_Assignment_. With pictures omitted, output the records below exactly as they appear.

_Stored data_.
Start of Block
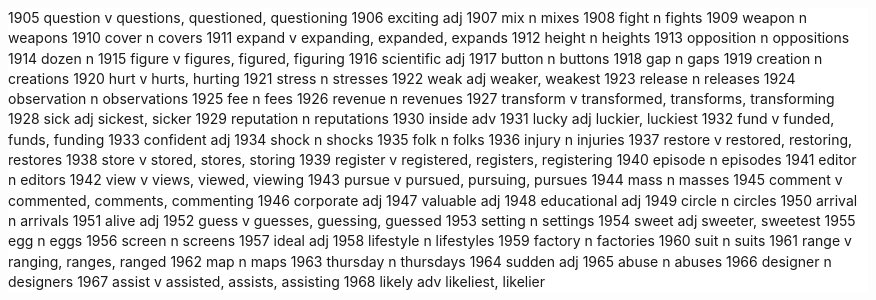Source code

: 1905 question v questions, questioned, questioning
1906 exciting adj
1907 mix n mixes
1908 fight n fights
1909 weapon n weapons
1910 cover n covers
1911 expand v expanding, expanded, expands
1912 height n heights
1913 opposition n oppositions
1914 dozen n
1915 figure v figures, figured, figuring
1916 scientific adj
1917 button n buttons
1918 gap n gaps
1919 creation n creations
1920 hurt v hurts, hurting
1921 stress n stresses
1922 weak adj weaker, weakest
1923 release n releases
1924 observation n observations
1925 fee n fees
1926 revenue n revenues
1927 transform v transformed, transforms, transforming
1928 sick adj sickest, sicker
1929 reputation n reputations
1930 inside adv
1931 lucky adj luckier, luckiest
1932 fund v funded, funds, funding
1933 confident adj
1934 shock n shocks
1935 folk n folks
1936 injury n injuries
1937 restore v restored, restoring, restores
1938 store v stored, stores, storing
1939 register v registered, registers, registering
1940 episode n episodes
1941 editor n editors
1942 view v views, viewed, viewing
1943 pursue v pursued, pursuing, pursues
1944 mass n masses
1945 comment v commented, comments, commenting
1946 corporate adj
1947 valuable adj
1948 educational adj
1949 circle n circles
1950 arrival n arrivals
1951 alive adj
1952 guess v guesses, guessing, guessed
1953 setting n settings
1954 sweet adj sweeter, sweetest
1955 egg n eggs
1956 screen n screens
1957 ideal adj
1958 lifestyle n lifestyles
1959 factory n factories
1960 suit n suits
1961 range v ranging, ranges, ranged
1962 map n maps
1963 thursday n thursdays
1964 sudden adj
1965 abuse n abuses
1966 designer n designers
1967 assist v assisted, assists, assisting
1968 likely adv likeliest, likelier
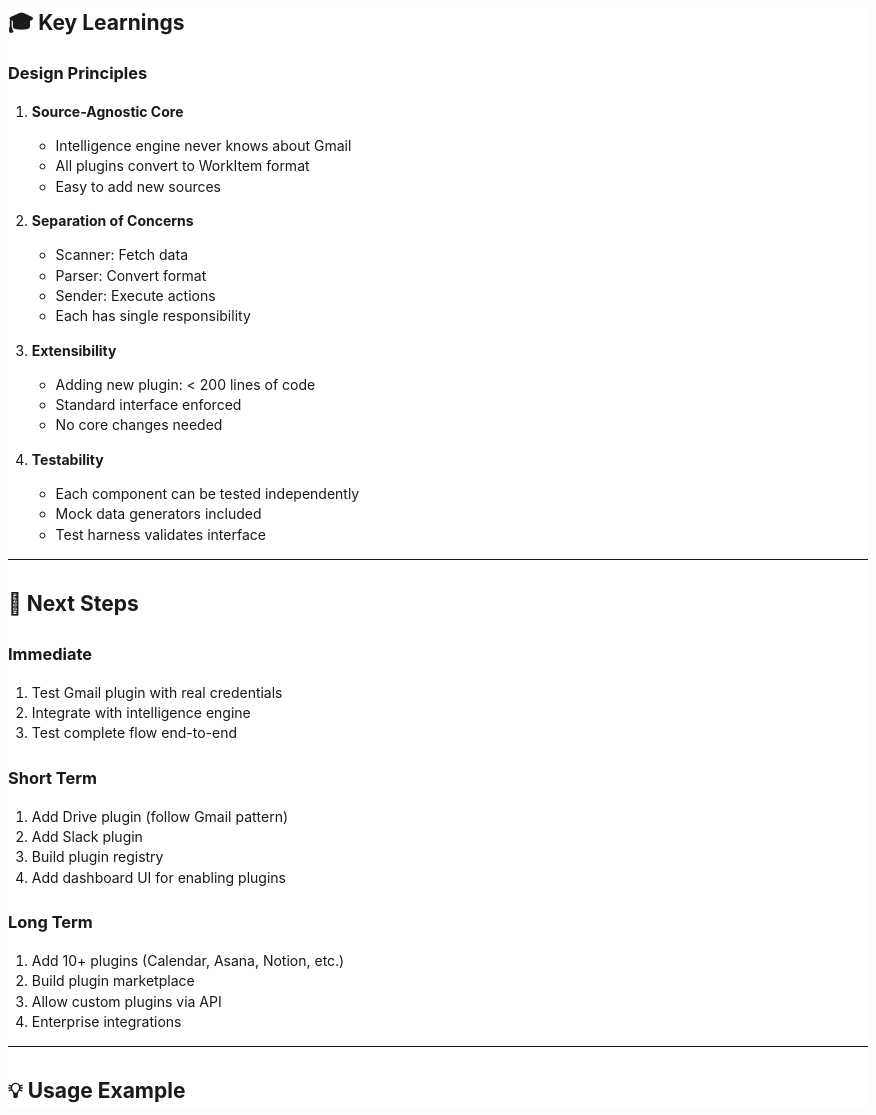 
## 🎓 Key Learnings

### Design Principles

1. **Source-Agnostic Core**
   - Intelligence engine never knows about Gmail
   - All plugins convert to WorkItem format
   - Easy to add new sources

2. **Separation of Concerns**
   - Scanner: Fetch data
   - Parser: Convert format
   - Sender: Execute actions
   - Each has single responsibility

3. **Extensibility**
   - Adding new plugin: < 200 lines of code
   - Standard interface enforced
   - No core changes needed

4. **Testability**
   - Each component can be tested independently
   - Mock data generators included
   - Test harness validates interface

---

## 🚀 Next Steps

### Immediate

1. Test Gmail plugin with real credentials
2. Integrate with intelligence engine
3. Test complete flow end-to-end

### Short Term

1. Add Drive plugin (follow Gmail pattern)
2. Add Slack plugin
3. Build plugin registry
4. Add dashboard UI for enabling plugins

### Long Term

1. Add 10+ plugins (Calendar, Asana, Notion, etc.)
2. Build plugin marketplace
3. Allow custom plugins via API
4. Enterprise integrations

---

## 💡 Usage Example

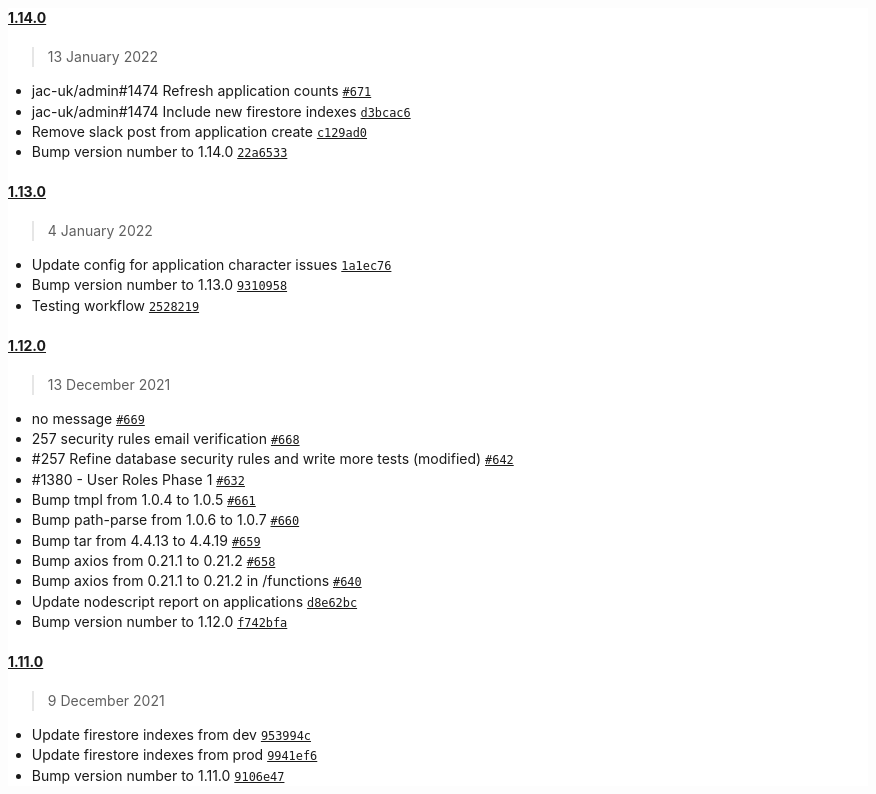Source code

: #### [1.14.0](https://github.com/jac-uk/digital-platform/compare/1.13.0...1.14.0)

> 13 January 2022

- jac-uk/admin#1474 Refresh application counts [`#671`](https://github.com/jac-uk/digital-platform/pull/671)
- jac-uk/admin#1474 Include new firestore indexes [`d3bcac6`](https://github.com/jac-uk/digital-platform/commit/d3bcac6767ad2de4303dfc7248c127bc4b06bb41)
- Remove slack post from application create [`c129ad0`](https://github.com/jac-uk/digital-platform/commit/c129ad0f95b56214c50bae11d1e123c06ad37296)
- Bump version number to 1.14.0 [`22a6533`](https://github.com/jac-uk/digital-platform/commit/22a6533b81611f7bb601d4c7bdd32b3717979288)

#### [1.13.0](https://github.com/jac-uk/digital-platform/compare/1.12.0...1.13.0)

> 4 January 2022

- Update config for application character issues [`1a1ec76`](https://github.com/jac-uk/digital-platform/commit/1a1ec765be049d7e4c29049b2f4b129e7d637adc)
- Bump version number to 1.13.0 [`9310958`](https://github.com/jac-uk/digital-platform/commit/9310958b90fc1980bfac1e59879ffa89a00c114a)
- Testing workflow [`2528219`](https://github.com/jac-uk/digital-platform/commit/2528219d49e5463802b8217bcaf98722a6981f28)

#### [1.12.0](https://github.com/jac-uk/digital-platform/compare/1.11.0...1.12.0)

> 13 December 2021

- no message [`#669`](https://github.com/jac-uk/digital-platform/pull/669)
- 257 security rules email verification [`#668`](https://github.com/jac-uk/digital-platform/pull/668)
- #257 Refine database security rules and write more tests (modified) [`#642`](https://github.com/jac-uk/digital-platform/pull/642)
- #1380 - User Roles Phase 1 [`#632`](https://github.com/jac-uk/digital-platform/pull/632)
- Bump tmpl from 1.0.4 to 1.0.5 [`#661`](https://github.com/jac-uk/digital-platform/pull/661)
- Bump path-parse from 1.0.6 to 1.0.7 [`#660`](https://github.com/jac-uk/digital-platform/pull/660)
- Bump tar from 4.4.13 to 4.4.19 [`#659`](https://github.com/jac-uk/digital-platform/pull/659)
- Bump axios from 0.21.1 to 0.21.2 [`#658`](https://github.com/jac-uk/digital-platform/pull/658)
- Bump axios from 0.21.1 to 0.21.2 in /functions [`#640`](https://github.com/jac-uk/digital-platform/pull/640)
- Update nodescript report on applications [`d8e62bc`](https://github.com/jac-uk/digital-platform/commit/d8e62bc96088e293fe5bfc671b02a54e814562fd)
- Bump version number to 1.12.0 [`f742bfa`](https://github.com/jac-uk/digital-platform/commit/f742bfa3e369ed8a3f7f25949d9d01da517b1d6e)

#### [1.11.0](https://github.com/jac-uk/digital-platform/compare/1.10.0...1.11.0)

> 9 December 2021

- Update firestore indexes from dev [`953994c`](https://github.com/jac-uk/digital-platform/commit/953994c25d1fe4e27192599140e7562b90f31e78)
- Update firestore indexes from prod [`9941ef6`](https://github.com/jac-uk/digital-platform/commit/9941ef690651eec0f577cafc86cf3c3d7d0effa8)
- Bump version number to 1.11.0 [`9106e47`](https://github.com/jac-uk/digital-platform/commit/9106e473c82b42c11bdd4d1ce318b4aeb147114b)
End of Block
_Exercise response_.
Source code

: 1905 question v questions, questioned, questioning
1906 exciting adj
1907 mix n mixes
1908 fight n fights
1909 weapon n weapons
1910 cover n covers
1911 expand v expanding, expanded, expands
1912 height n heights
1913 opposition n oppositions
1914 dozen n
1915 figure v figures, figured, figuring
1916 scientific adj
1917 button n buttons
1918 gap n gaps
1919 creation n creations
1920 hurt v hurts, hurting
1921 stress n stresses
1922 weak adj weaker, weakest
1923 release n releases
1924 observation n observations
1925 fee n fees
1926 revenue n revenues
1927 transform v transformed, transforms, transforming
1928 sick adj sickest, sicker
1929 reputation n reputations
1930 inside adv
1931 lucky adj luckier, luckiest
1932 fund v funded, funds, funding
1933 confident adj
1934 shock n shocks
1935 folk n folks
1936 injury n injuries
1937 restore v restored, restoring, restores
1938 store v stored, stores, storing
1939 register v registered, registers, registering
1940 episode n episodes
1941 editor n editors
1942 view v views, viewed, viewing
1943 pursue v pursued, pursuing, pursues
1944 mass n masses
1945 comment v commented, comments, commenting
1946 corporate adj
1947 valuable adj
1948 educational adj
1949 circle n circles
1950 arrival n arrivals
1951 alive adj
1952 guess v guesses, guessing, guessed
1953 setting n settings
1954 sweet adj sweeter, sweetest
1955 egg n eggs
1956 screen n screens
1957 ideal adj
1958 lifestyle n lifestyles
1959 factory n factories
1960 suit n suits
1961 range v ranging, ranges, ranged
1962 map n maps
1963 thursday n thursdays
1964 sudden adj
1965 abuse n abuses
1966 designer n designers
1967 assist v assisted, assists, assisting
1968 likely adv likeliest, likelier
## 🎓 Key Learnings

### Design Principles

1. **Source-Agnostic Core**
   - Intelligence engine never knows about Gmail
   - All plugins convert to WorkItem format
   - Easy to add new sources

2. **Separation of Concerns**
   - Scanner: Fetch data
   - Parser: Convert format
   - Sender: Execute actions
   - Each has single responsibility

3. **Extensibility**
   - Adding new plugin: < 200 lines of code
   - Standard interface enforced
   - No core changes needed

4. **Testability**
   - Each component can be tested independently
   - Mock data generators included
   - Test harness validates interface

---

## 🚀 Next Steps

### Immediate

1. Test Gmail plugin with real credentials
2. Integrate with intelligence engine
3. Test complete flow end-to-end

### Short Term

1. Add Drive plugin (follow Gmail pattern)
2. Add Slack plugin
3. Build plugin registry
4. Add dashboard UI for enabling plugins

### Long Term

1. Add 10+ plugins (Calendar, Asana, Notion, etc.)
2. Build plugin marketplace
3. Allow custom plugins via API
4. Enterprise integrations

---

## 💡 Usage Example

Source code

: #### [1.14.0](https://github.com/jac-uk/digital-platform/compare/1.13.0...1.14.0)

> 13 January 2022

- jac-uk/admin#1474 Refresh application counts [`#671`](https://github.com/jac-uk/digital-platform/pull/671)
- jac-uk/admin#1474 Include new firestore indexes [`d3bcac6`](https://github.com/jac-uk/digital-platform/commit/d3bcac6767ad2de4303dfc7248c127bc4b06bb41)
- Remove slack post from application create [`c129ad0`](https://github.com/jac-uk/digital-platform/commit/c129ad0f95b56214c50bae11d1e123c06ad37296)
- Bump version number to 1.14.0 [`22a6533`](https://github.com/jac-uk/digital-platform/commit/22a6533b81611f7bb601d4c7bdd32b3717979288)

#### [1.13.0](https://github.com/jac-uk/digital-platform/compare/1.12.0...1.13.0)

> 4 January 2022

- Update config for application character issues [`1a1ec76`](https://github.com/jac-uk/digital-platform/commit/1a1ec765be049d7e4c29049b2f4b129e7d637adc)
- Bump version number to 1.13.0 [`9310958`](https://github.com/jac-uk/digital-platform/commit/9310958b90fc1980bfac1e59879ffa89a00c114a)
- Testing workflow [`2528219`](https://github.com/jac-uk/digital-platform/commit/2528219d49e5463802b8217bcaf98722a6981f28)

#### [1.12.0](https://github.com/jac-uk/digital-platform/compare/1.11.0...1.12.0)

> 13 December 2021

- no message [`#669`](https://github.com/jac-uk/digital-platform/pull/669)
- 257 security rules email verification [`#668`](https://github.com/jac-uk/digital-platform/pull/668)
- #257 Refine database security rules and write more tests (modified) [`#642`](https://github.com/jac-uk/digital-platform/pull/642)
- #1380 - User Roles Phase 1 [`#632`](https://github.com/jac-uk/digital-platform/pull/632)
- Bump tmpl from 1.0.4 to 1.0.5 [`#661`](https://github.com/jac-uk/digital-platform/pull/661)
- Bump path-parse from 1.0.6 to 1.0.7 [`#660`](https://github.com/jac-uk/digital-platform/pull/660)
- Bump tar from 4.4.13 to 4.4.19 [`#659`](https://github.com/jac-uk/digital-platform/pull/659)
- Bump axios from 0.21.1 to 0.21.2 [`#658`](https://github.com/jac-uk/digital-platform/pull/658)
- Bump axios from 0.21.1 to 0.21.2 in /functions [`#640`](https://github.com/jac-uk/digital-platform/pull/640)
- Update nodescript report on applications [`d8e62bc`](https://github.com/jac-uk/digital-platform/commit/d8e62bc96088e293fe5bfc671b02a54e814562fd)
- Bump version number to 1.12.0 [`f742bfa`](https://github.com/jac-uk/digital-platform/commit/f742bfa3e369ed8a3f7f25949d9d01da517b1d6e)

#### [1.11.0](https://github.com/jac-uk/digital-platform/compare/1.10.0...1.11.0)

> 9 December 2021

- Update firestore indexes from dev [`953994c`](https://github.com/jac-uk/digital-platform/commit/953994c25d1fe4e27192599140e7562b90f31e78)
- Update firestore indexes from prod [`9941ef6`](https://github.com/jac-uk/digital-platform/commit/9941ef690651eec0f577cafc86cf3c3d7d0effa8)
- Bump version number to 1.11.0 [`9106e47`](https://github.com/jac-uk/digital-platform/commit/9106e473c82b42c11bdd4d1ce318b4aeb147114b)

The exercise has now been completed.